In Modernity at Large, Arjun Appadurai argues that globalization is a contemporary phenomenon, a rupture from the past and what he calls a «Global Now» enhanced –in part– by recent technological innovations, the eruption of electronic media and what he defines as «new sources and disciplines for the construction of imagined selves and imagined worlds» (3). But can this definition be so totalizing as to impede other theorists to dig back in time and realize that globalization is not an extant episode in history?
This seems to be Paul Jay’s argument. In Global Matters: The Transnational Turn in Literary Studies, the English professor advocates for a revision of history and the phenomenon of globalization, and confronts Appadurai’s take on it with other scholars such as Roland Robertson which, in Paul Jay’s words, argues that globalization «predates modernity and has been evolving since at least the fifteenth century» (36). And so he provides the five phases of globalization according to Robertson which consists of the following: «germinal» (1400 – 1750), «incipient» (1750 – 1875), «take-off» (1875 – 1925), «struggle for hegemony» (1925 – 69) and «uncertainty» which, according to Robertson «runs from 1969 to the present» (36).
With this is mind, let us go back to the year 1492, the year in which Spain consolidated itself as the new powerhouse with the discovery of the New Continent and becomes the first global empire in the history of human kind (it gained for itself colonies in all five continents), making Spanish the lingua franca, which eventually would be spoken by one hundred million people.
If globalization is defined as the back and forth of goods and ideas, then we can agree with Robertson and Paul Jay and even argue that the first world encounter with globalization, or the «germinal» stage, takes place when Spain connects the world by means of language and the opening of new routes for the traveling of products such as the cocoa bean, a native seed of Mesoamerica and parts of South America, unknown until then in Europe, and coffee reaches the New Continent from Arabia via Spain.
Literature also had its share in it. Spanish literature begins to be translated in an unprecedented way and we find iconic novels translated almost immediately to other European language such as Amadís de Gaula and La Celestina. But the literary piece that would be most benefited by this germinal stage of globalization would be Cervantes’ Don Quixote, written in 1605 and translated into English by Thomas Shelton in 1612, into French in 1614 by César Oudin, into Italian in 1622 by Lorenzo Franciosini and into German in 1648 by Pasch Basteln.
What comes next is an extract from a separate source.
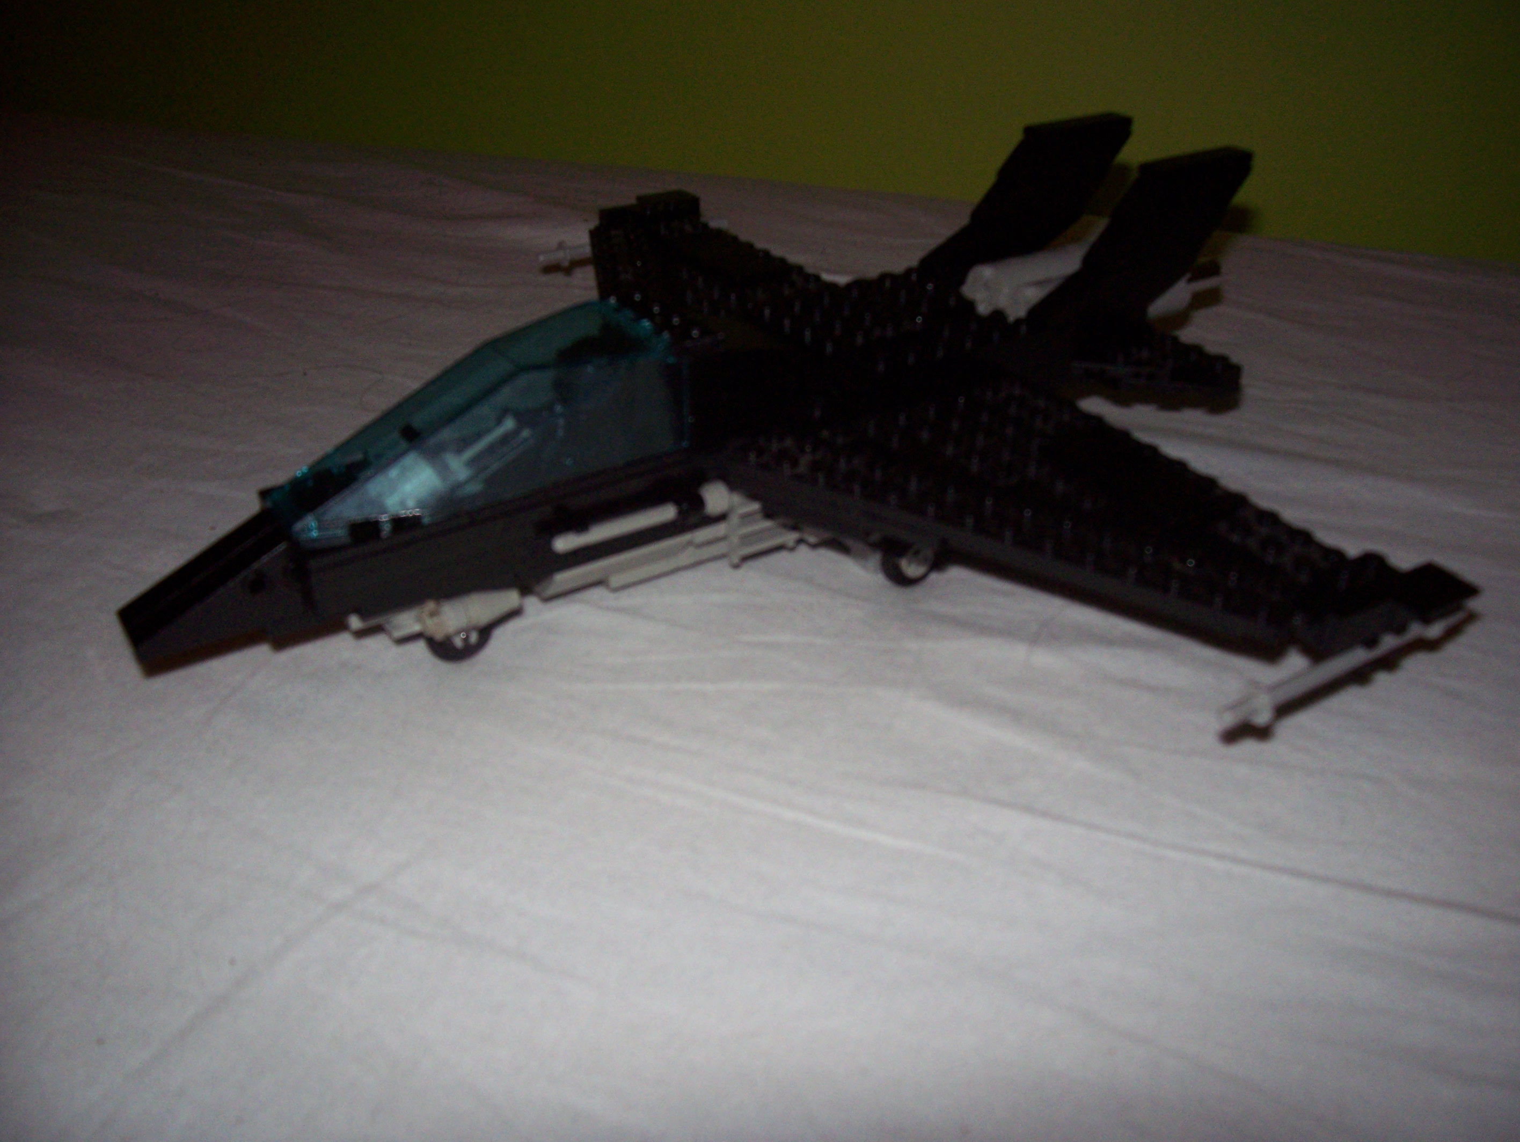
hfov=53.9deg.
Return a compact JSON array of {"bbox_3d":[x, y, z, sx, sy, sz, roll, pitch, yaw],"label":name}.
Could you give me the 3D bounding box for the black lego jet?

Prompted to reflect on how the idea of globalization being not a recent phenomenon but one that has been going on since what scholars now call the Early Modern Period, it’s impossible not to see literature, specially literature from the Golden Ages, that is, Spanish literature from the 16th and 17th century with different eyes. In those centuries, Spanish letters traveled in an unheard-of velocity and the transnational view helps observe this uniqueness with ample theoretical tools.
Even more: The «take-off» stage, which coincides with the Industrial Revolution, can be seen as the other global moment of Spanish Literature, this time coming from Latin America but greatly influenced by French poetry. Spanish Modernism will not only have a great impact in the now independent colonies but also in Spain in writers such as Ramón del Valle-Inclán and Juan Ramón Jiménez. Here we see a triangular communication between France, Latin America and Spain that best describes that traveling of ideas that transnational theorist insist as being a trademark of globalization.
As a student of Spanish Medieval and Golden Age literature it has been revealing to be able to pin down the global phenomena implied in the diffusion and expansion of the Spanish language and its literature through the transnational and global lens. Such tools can help make conjectures as to why such peculiarities took place in two eras that are often seen as distant, unconnected and uncommunicated with the rest of the world. But as Paul Jay sustains, «it is a mistake to approach globalization itself as a contemporary phenomenon and that it makes much more sense to take a historical view in which globalization is dated as beginning in at least the sixteenth century and covering a time span that includes the long histories of imperialism, colonization, decolonization, and postcolonialism». (3).